US 12,067,476 B2
	Mixture of experts neural networks
Noam M. Shazeer, Palo Alto, CA (US); Azalia Mirhoseini, Mountain View, CA (US); and Krzysztof Stanislaw Maziarz, Jaslo (PL)
Assigned to Google LLC, Mountain View, CA (US)
Filed by Google LLC, Mountain View, CA (US)
Filed on Sep. 8, 2023, as Appl. No. 18/244,171.
Application 18/244,171 is a continuation of application No. 16/879,187, filed on May 20, 2020, granted, now 11,790,214.
Application 16/879,187 is a continuation of application No. 16/393,063, filed on Apr. 24, 2019, granted, now 10,719,761, issued on Jul. 21, 2020.
Application 16/393,063 is a continuation of application No. PCT/US2017/059909, filed on Nov. 3, 2017.
Claims priority of provisional application 62/432,497, filed on Dec. 9, 2016.
Claims priority of provisional application 62/418,135, filed on Nov. 4, 2016.
Prior Publication US 2023/0419079 A1, Dec. 28, 2023
This patent is subject to a terminal disclaimer.
Int. Cl. G06N 3/045 (2023.01); G06N 3/08 (2023.01)

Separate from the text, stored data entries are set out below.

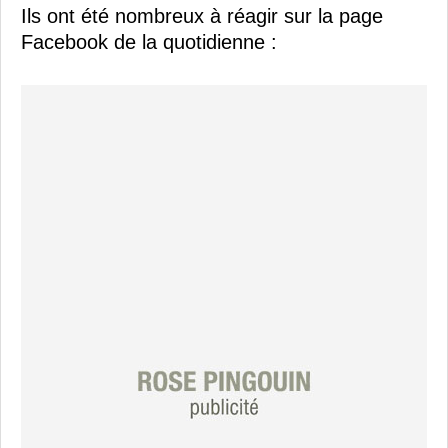
Ils ont été nombreux à réagir sur la page
Facebook de la quotidienne :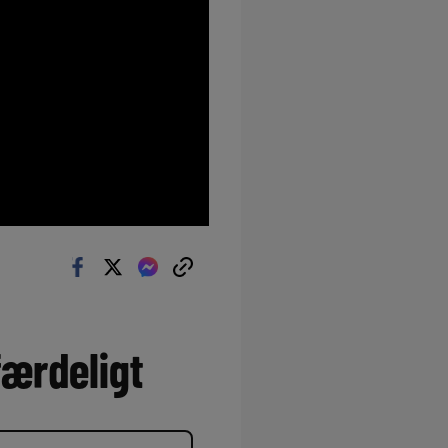
færdeligt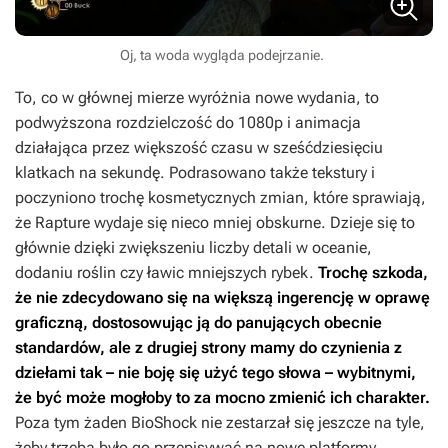
Oj, ta woda wygląda podejrzanie.
To, co w głównej mierze wyróżnia nowe wydania, to
podwyższona rozdzielczość do 1080p i animacja
działająca przez większość czasu w sześćdziesięciu
klatkach na sekundę. Podrasowano także tekstury i
poczyniono trochę kosmetycznych zmian, które sprawiają,
że Rapture wydaje się nieco mniej obskurne. Dzieje się to
głównie dzięki zwiększeniu liczby detali w oceanie,
dodaniu roślin czy ławic mniejszych rybek.
Trochę szkoda,
że nie zdecydowano się na większą ingerencję w oprawę
graficzną, dostosowując ją do panujących obecnie
standardów, ale z drugiej strony mamy do czynienia z
dziełami tak – nie boję się użyć tego słowa – wybitnymi,
że być może mogłoby to za mocno zmienić ich charakter.
Poza tym żaden
BioShock
nie zestarzał się jeszcze na tyle,
żeby trzeba było go przepisywać na nowe platformy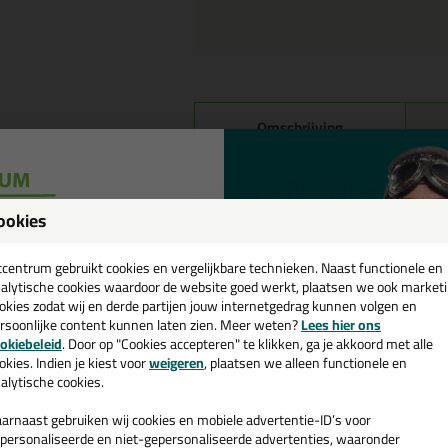
Omschrijving
Bostik
Primer SX Black
Zwarte primer voor houten draagcon
ookies
droogtijd 1 uur.
een
Geschikt voor verwerking binnen en b
cadeau 💚
tcentrum gebruikt cookies en vergelijkbare technieken. Naast functionele en
alytische cookies waardoor de website goed werkt, plaatsen we ook market
okies zodat wij en derde partijen jouw internetgedrag kunnen volgen en
rsoonlijke content kunnen laten zien. Meer weten?
Lees hier ons
e nieuwsbrief en ontvang een
Kenmerken
okiebeleid
. Door op "Cookies accepteren" te klikken, ga je akkoord met alle
Verbetert de lijmhechting
v. €35,-
bij je eerste bestelling!
okies. Indien je kiest voor
weigeren
, plaatsen we alleen functionele en
UV- en waterbestendig
alytische cookies.
KOMO getest
arnaast gebruiken wij cookies en mobiele advertentie-ID’s voor
personaliseerde en niet-gepersonaliseerde advertenties, waaronder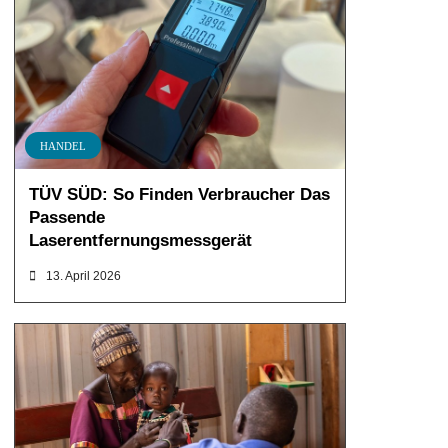
HANDEL
TÜV SÜD: So Finden Verbraucher Das
Passende
Laserentfernungsmessgerät
13. April 2026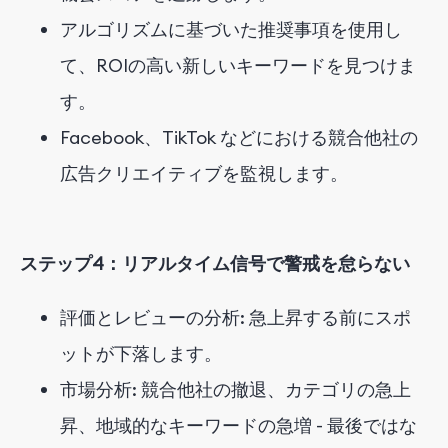
アルゴリズムに基づいた推奨事項を使用し
て、ROIの高い新しいキーワードを見つけま
す。
Facebook、TikTok などにおける競合他社の
広告クリエイティブを監視します。
ステップ4：リアルタイム信号で警戒を怠らない
評価とレビューの分析: 急上昇する前にスポ
ットが下落します。
市場分析: 競合他社の撤退、カテゴリの急上
昇、地域的なキーワードの急増 - 最後ではな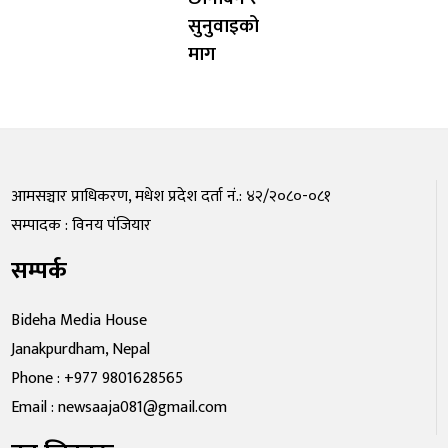
सुनुवाइको
माग
आमसञ्चार प्राधिकरण, मधेश प्रदेश दर्ता नं.: ४२/२०८०-०८१
सम्पादक : विनय पंजियार
सम्पर्क
Bideha Media House
Janakpurdham, Nepal
Phone : +977 9801628565
Email : newsaaja081@gmail.com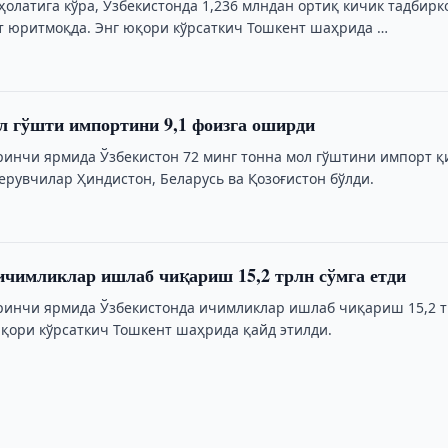
ҳолатига кўра, Ўзбекистонда 1,236 млндан ортиқ кичик тадбирк
т юритмоқда. Энг юқори кўрсаткич Тошкент шаҳрида …
л гўшти импортини 9,1 фоизга оширди
ринчи ярмида Ўзбекистон 72 минг тонна мол гўштини импорт қ
ерувчилар Ҳиндистон, Беларусь ва Қозоғистон бўлди.
ичимликлар ишлаб чиқариш 15,2 трлн сўмга етди
ринчи ярмида Ўзбекистонда ичимликлар ишлаб чиқариш 15,2 
юқори кўрсаткич Тошкент шаҳрида қайд этилди.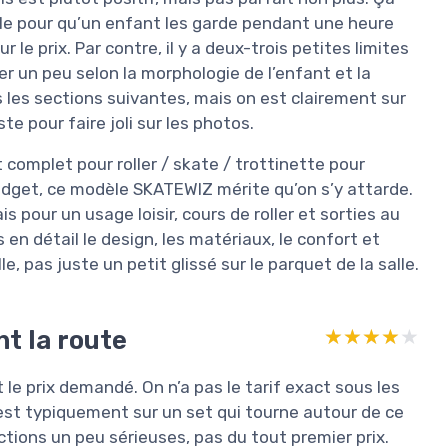
able pour qu’un enfant les garde pendant une heure
 le prix. Par contre, il y a deux-trois petites limites
er un peu selon la morphologie de l’enfant et la
s les sections suivantes, mais on est clairement sur
te pour faire joli sur les photos.
 complet pour roller / skate / trottinette pour
adget, ce modèle SKATEWIZ mérite qu’on s’y attarde.
s pour un usage loisir, cours de roller et sorties au
s en détail le design, les matériaux, le confort et
 pas juste un petit glissé sur le parquet de la salle.
nt la route
★★★★★
★★★★★
t le prix demandé. On n’a pas le tarif exact sous les
 est typiquement sur un set qui tourne autour de ce
tions un peu sérieuses, pas du tout premier prix.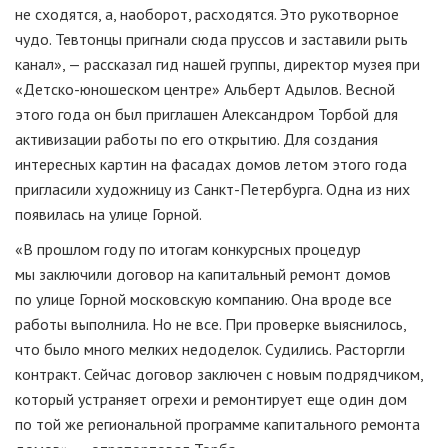
не сходятся, а, наоборот, расходятся. Это рукотворное
чудо. Тевтонцы пригнали сюда пруссов и заставили рыть
канал», — рассказал гид нашей группы, директор музея при
«
Детско-юношеском
центре» Альберт Адылов. Весной
этого года он был приглашен Александром Торбой для
активизации работы по его открытию. Для создания
интересных картин на фасадах домов летом этого года
пригласили художницу из
Санкт-Петербурга
. Одна из них
появилась на улице Горной.
«В прошлом году по итогам конкурсных процедур
мы заключили договор на капитальный ремонт домов
по улице Горной московскую компанию. Она вроде все
работы выполнила. Но не все. При проверке выяснилось,
что было много мелких недоделок. Судились. Расторгли
контракт. Сейчас договор заключен с новым подрядчиком,
который устраняет огрехи и ремонтирует еще один дом
по той же региональной программе капитального ремонта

CPC G06N 3/045 (2023.01) [G06N 3/08 (2013.01)]

18 Claims

1. A system comprising:

a main neural network implemented by one or more computers, the main neural network comprising a Mixture of Experts (MoE) subnetwork that comprises:

a plurality of expert neural networks, wherein the main neural network is configured to receive an input text sequence as input and to process the input text sequence to generate a network output, wherein the input text sequence has respective text located at a plurality of corresponding positions, and

a gating subsystem configured to:

for each position in the input text sequence, select a respective combination of one or more expert neural networks from the plurality of expert neural networks to be active for the processing of the text located at the position by the main neural network, wherein the gating subsystem is configured to select the respective combination of the one or more expert neural networks based on at least one of a syntax or semantics of the text located at the position.